[SELECTED PASSAGE]:
=== Section Start ===

Illustration by Kit Russell from The Folio Society edition of We by Yevgeny Zamyatin ©Kit Russell 2018
Take the lines, ‘walls are the basis of everything human,’ and ‘Man ceased to be a wild animal when he built the first wall,’ which, from the wobbly vantage point of politics today allows a caustic, knowing snort to creep out onto the page. There are many such moments in dystopia where past insights appear so frightening because it is only the rudimentary details that have changed. Our world may have changed, but the ideas one has within it remain limited. Or take the following, ‘no one is one but only one of’ (italics Yevgeny’s), which smacks of Communism, of militant ants, robots, unimportant parts of a greater whole, but which can also be read in terms of ecosystems, neighbours, connections, how one relates to all others. Or ‘The ideal is that state of affairs where nothing ever happens anymore,’ which reminds one that the Russians were way ahead in terms of existentialism than the more coveted 1940s Franco-Existentialist, and which, in our hyper-accelerated world of everything-at-once, everything-now, everything-already, everything-again, sounds like a Utopian call of prayer for the good old days.
There are almost religious descriptions of the weather (‘the blessed sun’) as existing outside the Truman dome of transparency in which the numbers dwell, which feel otherworldly and haunting and remain poetic throughout. The format of the novel as a series of Reports hastily written during allocated evening ‘private hours’, in which the blinds are allowed to be drawn, would feel innovative and immersive were they not riddled with ellipses every four to five words, leading the work to instead feel unfinished and the plot remain all but impenetrable in places.

=== Section End ===

Continue the review of Zamyatin's novel We from its last sentence.

[RECORDS SUPPLIED]:
=== Section Start ===

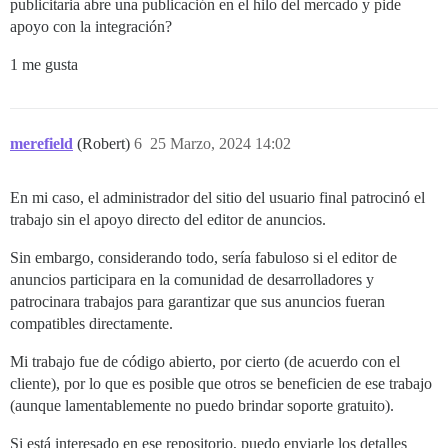
publicitaria abre una publicación en el hilo del mercado y pide
apoyo con la integración?
1 me gusta
merefield
(Robert)
6
25 Marzo, 2024 14:02
En mi caso, el administrador del sitio del usuario final patrocinó el
trabajo sin el apoyo directo del editor de anuncios.
Sin embargo, considerando todo, sería fabuloso si el editor de
anuncios participara en la comunidad de desarrolladores y
patrocinara trabajos para garantizar que sus anuncios fueran
compatibles directamente.
Mi trabajo fue de código abierto, por cierto (de acuerdo con el
cliente), por lo que es posible que otros se beneficien de ese trabajo
(aunque lamentablemente no puedo brindar soporte gratuito).
Si está interesado en ese repositorio, puedo enviarle los detalles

=== Section End ===

[RESPONSE]:
Despite a few minor contradictions in terms of pronouns, and a bit of overly contrived ‘my dear planetary readers wherever and whenever you might be reading this’ (wink wink, nudge nudge) the world Zamyatin creates feels believable and thorough, with lots of sweet little sci-fi details (systematic and rationed sex complete with ticketing system; imagination as a disease of the olden days; and, in this mathematical future, the Railroad Timetable exists as one of the great monuments of ancient literature). And bound up in such an elegant and moody hardback edition as The Folio Society have here created, sprinkled with trippy Fritz-Langian illustration pages (Kit Russell, guys), and headed by chapters set in Wells Grotesque, which might just be my new favourite font, particularly when used in the title itself, where the W sits triumphantly on the stage created by the spine of the overturned E… but I digress.
Ultimately, sadly, this novel fell short for me, and if Orwell (and to a lesser extent, Huxley) did take some of Zamytin’s ideas and rework them, then so much the better for all of us. Between the difficulties of a dated narration and the stop-start stagger of the ellipses, I found myself retreating from engagement with the plot, and by the grand finale, my jaded, desensitised future self had seen and read too much that was too similar to be blown away on a blessed blistery breeze.
We is published by The Folio Society and is available to purchase here.
Yevgeny Zamyatin
Yevgeny Zamyatin was an author, playwright, and naval engineer. Born in 1884 in the town of Lebedyan, Russia, he showed an early enthusiasm for literature. He studied naval engineering at St Petersburg Polytechnic University, but his studies were interrupted by his imprisonment after the failed 1905 Revolution. His experiences at the hands of the Tsarist police influenced his first published story, ‘Alone’ (1908). In 1916 Zamyatin was sent to England to oversee the construction of Russian ice-breakers, and while there wrote two novellas satirising English life, The Islanders and The Fisher of Men. He returned to Russia upon hearing of the revolt against Tsarist rule in 1917 and initially supported the Bolsheviks. His gradual disillusionment with the regime — particularly its increasing levels of state repression — along with what was viewed as a slander against Bolshevism led We to be the first book to be banned in the Soviet Union. His position in Russia becoming uncertain, Zamyatin left for Paris, where he died in 1937.